Here’s a letter that I sent today to the New York Times:
Paul Krugman continues his
drumbeat message that ordinary Americans are stagnating economically
("Winter of Our Discontent," November 26). But data that he frequently
cites to support his claim (especially from economists Thomas Piketty and Emmanuel Saez) are
not of real flesh-and-blood persons through time; they are of
statistical categories such as deciles or quintiles of income earners.
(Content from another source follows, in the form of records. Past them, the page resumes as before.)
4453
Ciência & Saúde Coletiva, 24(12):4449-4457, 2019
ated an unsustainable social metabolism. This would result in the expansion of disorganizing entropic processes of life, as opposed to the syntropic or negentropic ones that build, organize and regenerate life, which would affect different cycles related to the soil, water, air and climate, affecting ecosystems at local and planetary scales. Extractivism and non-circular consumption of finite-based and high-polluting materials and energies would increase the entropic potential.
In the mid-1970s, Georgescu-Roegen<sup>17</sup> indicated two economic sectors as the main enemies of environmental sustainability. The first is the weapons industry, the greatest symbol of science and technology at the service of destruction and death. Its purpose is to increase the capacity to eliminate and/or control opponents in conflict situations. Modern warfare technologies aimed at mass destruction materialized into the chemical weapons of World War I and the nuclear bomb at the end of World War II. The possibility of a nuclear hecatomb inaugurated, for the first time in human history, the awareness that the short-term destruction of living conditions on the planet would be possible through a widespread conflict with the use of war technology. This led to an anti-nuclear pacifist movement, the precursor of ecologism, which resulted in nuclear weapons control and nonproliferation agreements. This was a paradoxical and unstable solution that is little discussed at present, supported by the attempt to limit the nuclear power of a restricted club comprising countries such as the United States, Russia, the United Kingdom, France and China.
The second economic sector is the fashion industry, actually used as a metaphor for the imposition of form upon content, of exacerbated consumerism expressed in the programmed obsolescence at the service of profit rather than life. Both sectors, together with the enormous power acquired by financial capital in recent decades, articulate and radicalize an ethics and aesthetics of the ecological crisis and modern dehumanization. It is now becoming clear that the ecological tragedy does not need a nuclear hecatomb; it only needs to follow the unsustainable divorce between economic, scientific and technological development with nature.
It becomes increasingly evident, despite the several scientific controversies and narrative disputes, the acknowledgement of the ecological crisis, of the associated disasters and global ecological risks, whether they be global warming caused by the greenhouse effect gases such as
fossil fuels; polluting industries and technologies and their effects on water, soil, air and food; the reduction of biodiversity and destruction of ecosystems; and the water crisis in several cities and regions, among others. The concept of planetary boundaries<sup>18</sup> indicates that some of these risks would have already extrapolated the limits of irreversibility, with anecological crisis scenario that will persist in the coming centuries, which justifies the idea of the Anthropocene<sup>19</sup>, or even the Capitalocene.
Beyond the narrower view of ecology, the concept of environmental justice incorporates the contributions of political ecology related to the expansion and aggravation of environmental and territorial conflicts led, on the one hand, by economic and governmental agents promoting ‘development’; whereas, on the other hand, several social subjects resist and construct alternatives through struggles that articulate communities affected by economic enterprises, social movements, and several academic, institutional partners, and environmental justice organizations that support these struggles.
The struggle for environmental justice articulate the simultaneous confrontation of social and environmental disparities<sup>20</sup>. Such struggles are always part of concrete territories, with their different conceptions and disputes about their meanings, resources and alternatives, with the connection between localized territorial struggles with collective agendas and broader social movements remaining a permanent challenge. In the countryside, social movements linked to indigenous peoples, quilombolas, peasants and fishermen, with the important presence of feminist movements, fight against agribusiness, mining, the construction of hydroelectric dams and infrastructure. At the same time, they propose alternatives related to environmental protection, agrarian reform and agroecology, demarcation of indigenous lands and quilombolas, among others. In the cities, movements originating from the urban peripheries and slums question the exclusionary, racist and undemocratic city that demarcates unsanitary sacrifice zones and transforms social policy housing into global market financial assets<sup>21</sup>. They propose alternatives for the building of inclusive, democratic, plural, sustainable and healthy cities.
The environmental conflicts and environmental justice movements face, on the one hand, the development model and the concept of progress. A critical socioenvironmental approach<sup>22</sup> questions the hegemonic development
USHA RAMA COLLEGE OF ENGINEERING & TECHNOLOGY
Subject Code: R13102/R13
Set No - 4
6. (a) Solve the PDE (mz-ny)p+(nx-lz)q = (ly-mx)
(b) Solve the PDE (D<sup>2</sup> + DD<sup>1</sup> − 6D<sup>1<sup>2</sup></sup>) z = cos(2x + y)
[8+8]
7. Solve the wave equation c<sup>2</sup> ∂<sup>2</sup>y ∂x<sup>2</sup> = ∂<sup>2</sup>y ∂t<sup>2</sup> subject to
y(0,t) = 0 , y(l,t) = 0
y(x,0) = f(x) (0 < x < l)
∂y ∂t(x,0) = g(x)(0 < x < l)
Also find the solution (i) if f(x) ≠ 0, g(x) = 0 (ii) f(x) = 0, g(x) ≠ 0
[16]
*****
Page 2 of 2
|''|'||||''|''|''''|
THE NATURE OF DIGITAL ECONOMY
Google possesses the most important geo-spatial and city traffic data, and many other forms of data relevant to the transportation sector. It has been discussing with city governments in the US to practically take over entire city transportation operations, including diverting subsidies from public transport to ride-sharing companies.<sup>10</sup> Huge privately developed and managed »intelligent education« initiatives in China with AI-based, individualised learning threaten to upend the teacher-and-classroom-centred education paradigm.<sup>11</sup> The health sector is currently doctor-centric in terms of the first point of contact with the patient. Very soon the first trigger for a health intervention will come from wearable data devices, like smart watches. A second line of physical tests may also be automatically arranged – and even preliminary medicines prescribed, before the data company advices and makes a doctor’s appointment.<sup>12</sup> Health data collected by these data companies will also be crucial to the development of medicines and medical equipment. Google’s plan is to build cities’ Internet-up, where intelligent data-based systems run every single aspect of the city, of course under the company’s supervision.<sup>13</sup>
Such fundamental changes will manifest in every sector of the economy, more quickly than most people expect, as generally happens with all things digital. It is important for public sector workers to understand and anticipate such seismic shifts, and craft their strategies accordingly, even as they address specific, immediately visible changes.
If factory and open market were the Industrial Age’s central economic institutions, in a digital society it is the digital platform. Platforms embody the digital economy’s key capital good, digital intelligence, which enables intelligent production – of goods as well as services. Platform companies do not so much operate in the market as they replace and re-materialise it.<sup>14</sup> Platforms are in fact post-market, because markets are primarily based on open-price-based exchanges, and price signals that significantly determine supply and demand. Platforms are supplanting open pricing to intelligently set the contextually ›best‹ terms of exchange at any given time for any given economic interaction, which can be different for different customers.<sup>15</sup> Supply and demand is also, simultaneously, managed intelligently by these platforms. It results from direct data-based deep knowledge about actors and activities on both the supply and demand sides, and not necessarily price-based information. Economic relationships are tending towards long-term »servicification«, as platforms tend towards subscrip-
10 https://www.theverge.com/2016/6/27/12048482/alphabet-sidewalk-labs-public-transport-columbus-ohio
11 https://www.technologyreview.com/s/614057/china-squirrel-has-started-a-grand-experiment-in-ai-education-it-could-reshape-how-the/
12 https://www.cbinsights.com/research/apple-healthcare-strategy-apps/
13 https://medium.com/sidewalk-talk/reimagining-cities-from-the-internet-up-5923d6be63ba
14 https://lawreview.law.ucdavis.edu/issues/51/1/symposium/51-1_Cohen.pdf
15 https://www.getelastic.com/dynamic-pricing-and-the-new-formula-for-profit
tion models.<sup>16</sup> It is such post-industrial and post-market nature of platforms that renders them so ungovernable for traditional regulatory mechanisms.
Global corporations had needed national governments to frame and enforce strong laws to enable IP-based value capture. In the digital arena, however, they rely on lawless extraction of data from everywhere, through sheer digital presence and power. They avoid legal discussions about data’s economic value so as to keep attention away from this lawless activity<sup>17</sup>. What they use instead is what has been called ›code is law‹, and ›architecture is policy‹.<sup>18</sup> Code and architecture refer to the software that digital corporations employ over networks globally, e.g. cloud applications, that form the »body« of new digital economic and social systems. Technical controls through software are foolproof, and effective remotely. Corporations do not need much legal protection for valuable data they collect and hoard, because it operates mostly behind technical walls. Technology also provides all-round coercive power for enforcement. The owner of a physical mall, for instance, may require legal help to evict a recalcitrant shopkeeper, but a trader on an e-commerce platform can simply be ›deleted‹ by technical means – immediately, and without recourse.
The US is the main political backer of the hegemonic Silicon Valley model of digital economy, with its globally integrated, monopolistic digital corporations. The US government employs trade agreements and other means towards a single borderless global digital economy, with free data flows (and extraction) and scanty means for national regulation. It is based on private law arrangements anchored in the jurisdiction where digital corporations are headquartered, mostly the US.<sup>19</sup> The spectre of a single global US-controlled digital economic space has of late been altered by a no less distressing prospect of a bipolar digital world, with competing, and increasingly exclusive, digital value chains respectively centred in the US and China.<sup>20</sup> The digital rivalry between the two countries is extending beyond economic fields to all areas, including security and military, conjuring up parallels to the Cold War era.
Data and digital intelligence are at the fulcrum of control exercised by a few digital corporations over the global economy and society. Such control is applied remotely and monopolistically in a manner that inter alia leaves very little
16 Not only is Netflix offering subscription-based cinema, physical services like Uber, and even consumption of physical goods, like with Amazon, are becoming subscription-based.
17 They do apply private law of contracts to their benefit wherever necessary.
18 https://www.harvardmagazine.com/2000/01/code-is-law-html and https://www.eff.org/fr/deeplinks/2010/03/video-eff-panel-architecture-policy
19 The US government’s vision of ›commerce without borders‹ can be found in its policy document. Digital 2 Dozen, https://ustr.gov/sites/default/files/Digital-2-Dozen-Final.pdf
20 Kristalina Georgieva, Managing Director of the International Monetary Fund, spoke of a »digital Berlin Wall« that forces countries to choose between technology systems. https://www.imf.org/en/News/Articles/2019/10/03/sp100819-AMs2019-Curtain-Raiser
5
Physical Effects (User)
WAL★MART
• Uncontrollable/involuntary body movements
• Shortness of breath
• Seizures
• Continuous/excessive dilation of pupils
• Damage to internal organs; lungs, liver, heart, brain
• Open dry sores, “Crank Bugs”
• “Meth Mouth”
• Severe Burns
Changing demographics and movements of persons from quintile to
quintile mask potentially huge changes in the underlying reality.
Sure
enough, recent data from the IRS that are of real-life persons reveal
that ordinary Americans are prospering. Economist Thomas Sowell
summarizes some germane revelations of these data: "People in the
bottom fifth of income-tax filers in 1996 saw their incomes rise 91
percent by 2005. The top 1 percent … saw their incomes decline a
whopping 26 percent. Meanwhile, the average taxpayers’ real income
rose 24 percent between 1996 and 2005."
Sincerely,
Donald J. Boudreaux
A caveat: I briefly looked for these IRS data on line and couldn’t find them (a fact, I’m certain, due to my being pressed today for time). Sowell doesn’t say if these data are adjusted for inflation or not. My guess is that they are so adjusted. But even if the reported percentage changes are in nominal dollars, then (1) the growth by 2005 in the real incomes of 1996’s bottom fifth of income-tax filers would still be an impressively large 73 percent, and (2) the fall by 2005 in the incomes of 1996’s top one percent of income-tax filers would be even larger than what the nominal figures (if nominal they be) suggest.
UPDATE: Tom Armstrong sent to me the pdf containing the IRS data.